A fim de determinar melhor quais pacientes são os melhores candidatos para EVT, os pesquisadores avaliaram se um padrão colateral simétrico na CTA ajudaria a identificar pacientes que tinham volumes centrais isquêmicos menores, uma taxa de crescimento central isquêmica mais lenta e um volume central isquêmico de 24 horas menos de 50 cm3 (selecionados a priori como alvos conservadores usados ​​anteriormente em ensaios clínicos) entre pacientes com oclusões de grandes vasos não tratados com terapias de reperfusão.

Os padrões colaterais são importantes, indicaram os cientistas, por causa de sua estreita relação com os resultados clínicos após o AVC, que muitas vezes são difíceis de prever. Eles determinaram os padrões colaterais revisando visualmente as imagens de CTA de fase arterial de projeção de intensidade máxima, que classificaram como simétricas, malignas ou "outras".

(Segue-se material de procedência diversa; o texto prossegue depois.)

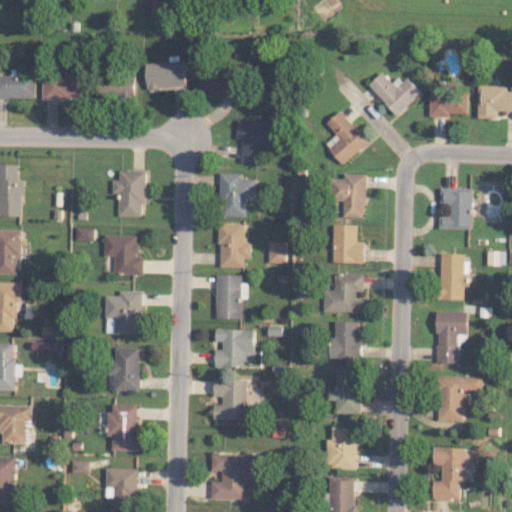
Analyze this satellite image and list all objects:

Eles consideraram um padrão simétrico como realce pelo contraste visto com conspicuidade semelhante ou quase semelhante do isquêmico em comparação com o território da artéria cerebral média não isquêmica contralateral em risco. Um padrão maligno foi definido como sem realce de contraste visto em pelo menos 50% do território da artéria cerebral média em risco. "Outro" era qualquer padrão adicional, classificado como intermediário entre simétrico e maligno. O próprio padrão colateral foi classificado como simétrico ou maligno se pelo menos um leitor deu uma dessas classificações, e o segundo leitor deu uma classificação de "outro", de acordo com os investigadores.

Núcleos isquêmicos com difusividade reduzida foram delineados visualmente pela aplicação de imagem ponderada por difusão e mapas de coeficiente de difusão aparente do mesmo ponto de tempo. Dos 31 pacientes examinados, 45% das imagens colaterais eram simétricas, 13% eram malignas e 42% eram "outras". As colaterais simétricas tiveram uma sensibilidade de 87% (13 de 15) e uma especificidade de 94% (15 de 16) para o volume central isquêmico de 24 horas inferior a 50 cm3.

Os pesquisadores descobriram, comparando os padrões colaterais, que havia diferentes volumes do núcleo isquêmico e IGRs em vários pontos. Padrões colaterais simétricos da angiografia por TC foram associados a volumes centrais isquêmicos menores e crescimento mais lento da lesão isquêmica, que foram determinados por meio de ressonância magnética ponderada por difusão. 

Como um determinante independente tanto da apresentação quanto da RCI de 24 horas, o padrão colateral pode ser útil na triagem de pacientes para EVT, especialmente onde a perfusão por ressonância magnética e tomografia computadorizada (TC) não estão disponíveis. Um estudo mais aprofundado dos resultados é garantido, acrescentaram os pesquisadores.